Réforme des retraites à l'Opéra de Paris : "La clause du grand-père n'est pas une solution pérenne", juge un danseur
Alexandre Carniato, danseur à l'Opéra Garnier, salue sur franceinfo une avancée alors que le gouvernement a proposé aux danseurs de l'Opéra de Paris que le nouveau régime de retraites entre en vigueur seulement pour les danseurs recrutés à partir de 2022.
Alors que le gouvernement a proposé aux danseurs de l’Opéra de Paris que le nouveau régime de retraites entre en vigueur seulement pour les danseurs recrutés à partir de 2022, Alexandre Carniato, danseur à l'Opéra Garnier salue une avancée mais estime sur franceinfo que cette clause du grand-père "n'est pas une solution pérenne" pour l'Opéra de Paris.
Alexandre Carniato, vous avez 41 ans. Vous gagnez 2 500 euros nets par mois. Et vous devriez toucher une retraite de 1 067 euros mensuels dans un an puisque votre génération est concernée par la clause du grand-père. Est-ce une satisfaction pour vous ?

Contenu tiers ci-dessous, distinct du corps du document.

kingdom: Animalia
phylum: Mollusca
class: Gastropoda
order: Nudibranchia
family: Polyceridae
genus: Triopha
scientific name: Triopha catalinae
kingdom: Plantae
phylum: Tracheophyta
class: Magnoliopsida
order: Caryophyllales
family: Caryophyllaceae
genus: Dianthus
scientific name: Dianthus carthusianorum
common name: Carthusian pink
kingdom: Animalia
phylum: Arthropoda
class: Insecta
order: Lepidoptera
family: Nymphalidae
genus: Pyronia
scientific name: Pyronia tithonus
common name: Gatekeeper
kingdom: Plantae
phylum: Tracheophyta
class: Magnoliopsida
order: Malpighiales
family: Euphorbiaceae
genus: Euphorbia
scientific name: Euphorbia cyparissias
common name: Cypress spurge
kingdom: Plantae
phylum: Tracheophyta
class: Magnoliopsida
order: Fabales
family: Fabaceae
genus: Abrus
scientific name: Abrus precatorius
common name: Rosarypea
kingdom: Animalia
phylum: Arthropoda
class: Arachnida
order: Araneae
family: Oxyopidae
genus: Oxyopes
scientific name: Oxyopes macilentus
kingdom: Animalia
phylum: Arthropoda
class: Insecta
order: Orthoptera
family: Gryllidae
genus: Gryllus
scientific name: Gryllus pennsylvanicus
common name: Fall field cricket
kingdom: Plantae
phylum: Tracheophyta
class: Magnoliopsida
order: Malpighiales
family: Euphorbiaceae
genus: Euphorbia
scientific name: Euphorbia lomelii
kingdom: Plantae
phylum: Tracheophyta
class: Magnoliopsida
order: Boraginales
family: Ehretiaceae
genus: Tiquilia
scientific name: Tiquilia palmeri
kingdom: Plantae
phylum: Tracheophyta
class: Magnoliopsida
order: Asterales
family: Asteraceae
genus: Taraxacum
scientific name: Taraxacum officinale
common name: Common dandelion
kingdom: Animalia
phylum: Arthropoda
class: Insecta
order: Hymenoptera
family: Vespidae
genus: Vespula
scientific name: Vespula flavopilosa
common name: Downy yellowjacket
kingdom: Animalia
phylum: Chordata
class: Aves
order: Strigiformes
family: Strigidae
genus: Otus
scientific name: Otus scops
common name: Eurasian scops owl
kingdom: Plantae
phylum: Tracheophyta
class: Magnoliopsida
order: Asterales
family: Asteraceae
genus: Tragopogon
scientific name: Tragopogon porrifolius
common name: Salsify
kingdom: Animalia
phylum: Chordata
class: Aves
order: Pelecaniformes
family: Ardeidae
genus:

La fameuse clause du grand père a été proposée pour le ballet. Le ballet est très content. C'est une avancée, mais cette solution n'est pas pérenne pour l'Opéra de Paris. C'est toute la complexité. Les danseurs ne se battent pas seulement pour eux. Les danseurs se préoccupent de l'avenir des jeunes danseurs de l'Opéra de Paris. Qu'est-ce que l'on va dire à la nouvelle génération ? Cela fait 350 ans que ce système de retraites existe. Et désormais que va faire la nouvelle génération ? Elle va venir faire une pige, peut-être une ou deux années, et elle partira sous de nouveaux cieux, là où elle sera largement mieux rémunérée. On sait que c'est grâce à ce système de retraites que les meilleurs danseurs restent à l'Opéra de Paris. On craint de perdre l'excellence qu'a l'Opéra de Paris aujourd'hui au profit d'un nouveau système qui ne fera que nuire à notre patrimoine.
À la fin de la carrière à l'Opéra de Paris, est-ce difficile pour un danseur de se reconvertir ?
C'est très compliqué. On arrive très jeune à l'Opéra de Paris et beaucoup de danseurs n'ont pas le baccalauréat. Pourquoi ? Parce que quand on rentre à 16 ans à l'Opéra, on travaille de 9h30 à 23 heures. Il y a le temps des répétitions, le temps de musculation, le temps de gainage. Les journées sont bien remplies afin de préserver notre corps et afin qu'il dure le plus longtemps possible.
Que faudrait-il mettre en place pour vous aider à vous reconvertir ?
La proposition a été faite de former les danseurs à partir de 42 ans afin qu'ils trouvent un travail avec un salaire équivalent à celui qu'ils touchaient à l'Opéra. Sur le papier c'est vendeur. Mais il faut aussi penser à la réalité du marché. Si l'on est formé pendant deux ou trois ans à partir de 42 ans, on va se retrouver sur le marché du travail à 45 ans. Mais à diplôme équivalent, l'employeur va-t-il choisir quelqu'un de 22 ans ou quelqu'un de 45 ans ? Je pense qu'ils vont plutôt miser sur quelqu'un qui a 22 ans.
De manière plus globale, est-ce difficile de se projeter dans l'avenir quand on est un artiste comme vous ?
C'est très difficile parce qu'il y a un élément vraiment variable qui est : comment mon corps va-t-il pouvoir continuer ? On parle d'une limite d'âge à 42 ans mais certains doivent quitter l'Opéra plus tôt. On est tous différents et certains peuvent avoir des blessures graves. J'ai des collègues qui ont dû partir plus tôt. Ils se sont retrouvés sans pension et à la rue. Quand on parle de l'Opéra de Paris, on pense aux dorures, mais la réalité est différente. Alors on ne se plaint pas par rapport à toutes ces blessures. On a signé pour ça aussi. Mais si l'on veut faire perdurer ce patrimoine qu'est l'Opéra, il faut préserver le système actuel des pensions.